> **Information supplied**:
-------------------------

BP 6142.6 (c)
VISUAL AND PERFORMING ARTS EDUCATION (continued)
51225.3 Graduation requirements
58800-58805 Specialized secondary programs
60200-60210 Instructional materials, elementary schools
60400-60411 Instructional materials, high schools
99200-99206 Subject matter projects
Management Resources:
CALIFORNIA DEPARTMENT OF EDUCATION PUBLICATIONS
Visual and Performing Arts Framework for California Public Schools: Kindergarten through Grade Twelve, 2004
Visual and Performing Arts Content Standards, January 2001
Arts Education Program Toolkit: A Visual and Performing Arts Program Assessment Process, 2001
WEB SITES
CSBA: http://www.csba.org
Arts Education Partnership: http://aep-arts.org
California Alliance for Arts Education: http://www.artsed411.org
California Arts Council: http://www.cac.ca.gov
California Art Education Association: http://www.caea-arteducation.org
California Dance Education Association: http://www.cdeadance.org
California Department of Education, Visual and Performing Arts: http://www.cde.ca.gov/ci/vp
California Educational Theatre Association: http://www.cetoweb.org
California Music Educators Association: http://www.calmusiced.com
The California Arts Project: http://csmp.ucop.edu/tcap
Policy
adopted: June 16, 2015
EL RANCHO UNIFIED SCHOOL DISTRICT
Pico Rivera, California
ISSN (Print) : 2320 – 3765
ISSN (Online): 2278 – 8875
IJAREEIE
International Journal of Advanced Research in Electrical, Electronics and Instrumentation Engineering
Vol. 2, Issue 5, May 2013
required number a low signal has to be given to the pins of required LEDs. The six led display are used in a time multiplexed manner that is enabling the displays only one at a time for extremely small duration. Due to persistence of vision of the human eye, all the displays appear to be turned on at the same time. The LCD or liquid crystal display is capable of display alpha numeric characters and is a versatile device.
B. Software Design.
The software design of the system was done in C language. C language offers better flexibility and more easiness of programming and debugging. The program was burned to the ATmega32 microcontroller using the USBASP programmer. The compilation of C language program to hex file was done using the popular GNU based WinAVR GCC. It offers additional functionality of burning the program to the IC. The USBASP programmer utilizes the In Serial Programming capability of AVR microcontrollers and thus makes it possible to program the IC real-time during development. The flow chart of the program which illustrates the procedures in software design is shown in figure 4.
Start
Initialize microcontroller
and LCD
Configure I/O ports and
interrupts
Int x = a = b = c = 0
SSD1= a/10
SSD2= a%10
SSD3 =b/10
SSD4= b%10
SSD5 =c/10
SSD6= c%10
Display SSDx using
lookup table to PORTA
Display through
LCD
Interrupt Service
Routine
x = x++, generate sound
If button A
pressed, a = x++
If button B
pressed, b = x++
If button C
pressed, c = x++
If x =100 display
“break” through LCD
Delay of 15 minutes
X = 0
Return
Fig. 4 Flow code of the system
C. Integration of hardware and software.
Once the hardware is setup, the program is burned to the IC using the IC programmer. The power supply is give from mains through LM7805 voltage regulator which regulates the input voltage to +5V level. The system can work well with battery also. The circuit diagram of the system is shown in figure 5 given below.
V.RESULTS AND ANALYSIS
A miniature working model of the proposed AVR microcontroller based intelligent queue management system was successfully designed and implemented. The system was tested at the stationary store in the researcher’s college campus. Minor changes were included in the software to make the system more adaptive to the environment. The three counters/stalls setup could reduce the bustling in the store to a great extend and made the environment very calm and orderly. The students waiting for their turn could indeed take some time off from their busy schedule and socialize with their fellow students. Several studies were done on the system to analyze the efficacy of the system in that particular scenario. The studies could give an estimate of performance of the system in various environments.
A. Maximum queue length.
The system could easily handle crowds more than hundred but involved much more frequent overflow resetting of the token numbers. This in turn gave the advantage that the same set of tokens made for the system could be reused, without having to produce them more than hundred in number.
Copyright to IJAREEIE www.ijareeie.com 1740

-------------------------

> **Work task**: Within the listing above, count the lines that contain the string "hardware". Give only the number.

> **Solution to the problem**: 2